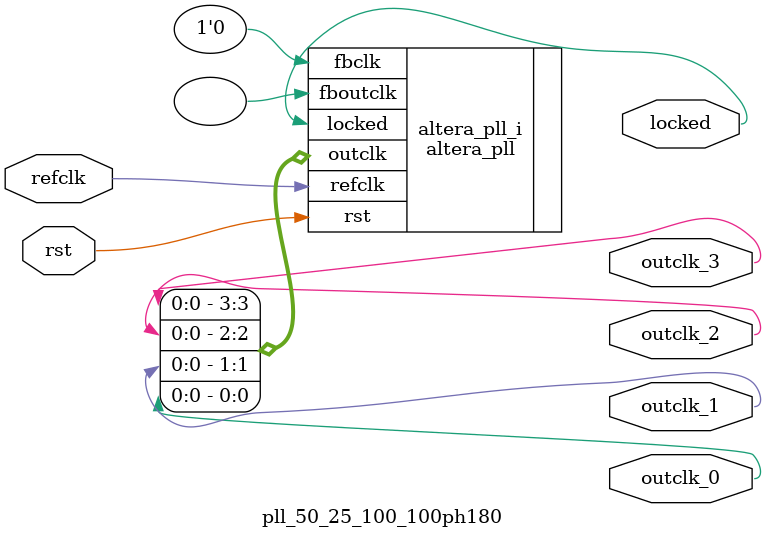
<source format=v>
`timescale 1ns/10ps

module  pll_50_25_100_100ph180(
	input refclk,
	input rst,
	output outclk_0,
	output outclk_1,
	output outclk_2,
  output outclk_3,
	output locked
);

	altera_pll #(
		.fractional_vco_multiplier("true"),
		.reference_clock_frequency("50.0 MHz"),
		.operation_mode("direct"),
		.number_of_clocks(4),

		.output_clock_frequency0("50.000000 MHz"),
		.phase_shift0("0 ps"),
		.duty_cycle0(50),

		.output_clock_frequency1("25.000000 MHz"),
		.phase_shift1("0 ps"),
		.duty_cycle1(50),

		.output_clock_frequency2("100.000000 MHz"),
		.phase_shift2("0 ps"),
		.duty_cycle2(50),

		.output_clock_frequency3("100.000000 MHz"),
		.phase_shift3("5000 ps"),
		.duty_cycle3(50),

		.output_clock_frequency4("0 MHz"),
		.phase_shift4("0 ps"),
		.duty_cycle4(50),
		.output_clock_frequency5("0 MHz"),
		.phase_shift5("0 ps"),
		.duty_cycle5(50),
		.output_clock_frequency6("0 MHz"),
		.phase_shift6("0 ps"),
		.duty_cycle6(50),
		.output_clock_frequency7("0 MHz"),
		.phase_shift7("0 ps"),
		.duty_cycle7(50),
		.output_clock_frequency8("0 MHz"),
		.phase_shift8("0 ps"),
		.duty_cycle8(50),
		.output_clock_frequency9("0 MHz"),
		.phase_shift9("0 ps"),
		.duty_cycle9(50),
		.output_clock_frequency10("0 MHz"),
		.phase_shift10("0 ps"),
		.duty_cycle10(50),
		.output_clock_frequency11("0 MHz"),
		.phase_shift11("0 ps"),
		.duty_cycle11(50),
		.output_clock_frequency12("0 MHz"),
		.phase_shift12("0 ps"),
		.duty_cycle12(50),
		.output_clock_frequency13("0 MHz"),
		.phase_shift13("0 ps"),
		.duty_cycle13(50),
		.output_clock_frequency14("0 MHz"),
		.phase_shift14("0 ps"),
		.duty_cycle14(50),
		.output_clock_frequency15("0 MHz"),
		.phase_shift15("0 ps"),
		.duty_cycle15(50),
		.output_clock_frequency16("0 MHz"),
		.phase_shift16("0 ps"),
		.duty_cycle16(50),
		.output_clock_frequency17("0 MHz"),
		.phase_shift17("0 ps"),
		.duty_cycle17(50),
		.pll_type("General"),
		.pll_subtype("General")
	) altera_pll_i (
		.rst	(rst),
		.outclk	({outclk_3, outclk_2, outclk_1, outclk_0}),
		.locked	(locked),
		.fboutclk	( ),
		.fbclk	(1'b0),
		.refclk	(refclk)
	);
endmodule


</source>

________

EXERCISE OBJECTIVE: Please transcribe each entry exactly and exclude any image it contains.

OUTPUT:
<source format=v>
`timescale 1ns/10ps

module  pll_50_25_100_100ph180(
	input refclk,
	input rst,
	output outclk_0,
	output outclk_1,
	output outclk_2,
  output outclk_3,
	output locked
);

	altera_pll #(
		.fractional_vco_multiplier("true"),
		.reference_clock_frequency("50.0 MHz"),
		.operation_mode("direct"),
		.number_of_clocks(4),

		.output_clock_frequency0("50.000000 MHz"),
		.phase_shift0("0 ps"),
		.duty_cycle0(50),

		.output_clock_frequency1("25.000000 MHz"),
		.phase_shift1("0 ps"),
		.duty_cycle1(50),

		.output_clock_frequency2("100.000000 MHz"),
		.phase_shift2("0 ps"),
		.duty_cycle2(50),

		.output_clock_frequency3("100.000000 MHz"),
		.phase_shift3("5000 ps"),
		.duty_cycle3(50),

		.output_clock_frequency4("0 MHz"),
		.phase_shift4("0 ps"),
		.duty_cycle4(50),
		.output_clock_frequency5("0 MHz"),
		.phase_shift5("0 ps"),
		.duty_cycle5(50),
		.output_clock_frequency6("0 MHz"),
		.phase_shift6("0 ps"),
		.duty_cycle6(50),
		.output_clock_frequency7("0 MHz"),
		.phase_shift7("0 ps"),
		.duty_cycle7(50),
		.output_clock_frequency8("0 MHz"),
		.phase_shift8("0 ps"),
		.duty_cycle8(50),
		.output_clock_frequency9("0 MHz"),
		.phase_shift9("0 ps"),
		.duty_cycle9(50),
		.output_clock_frequency10("0 MHz"),
		.phase_shift10("0 ps"),
		.duty_cycle10(50),
		.output_clock_frequency11("0 MHz"),
		.phase_shift11("0 ps"),
		.duty_cycle11(50),
		.output_clock_frequency12("0 MHz"),
		.phase_shift12("0 ps"),
		.duty_cycle12(50),
		.output_clock_frequency13("0 MHz"),
		.phase_shift13("0 ps"),
		.duty_cycle13(50),
		.output_clock_frequency14("0 MHz"),
		.phase_shift14("0 ps"),
		.duty_cycle14(50),
		.output_clock_frequency15("0 MHz"),
		.phase_shift15("0 ps"),
		.duty_cycle15(50),
		.output_clock_frequency16("0 MHz"),
		.phase_shift16("0 ps"),
		.duty_cycle16(50),
		.output_clock_frequency17("0 MHz"),
		.phase_shift17("0 ps"),
		.duty_cycle17(50),
		.pll_type("General"),
		.pll_subtype("General")
	) altera_pll_i (
		.rst	(rst),
		.outclk	({outclk_3, outclk_2, outclk_1, outclk_0}),
		.locked	(locked),
		.fboutclk	( ),
		.fbclk	(1'b0),
		.refclk	(refclk)
	);
endmodule


</source>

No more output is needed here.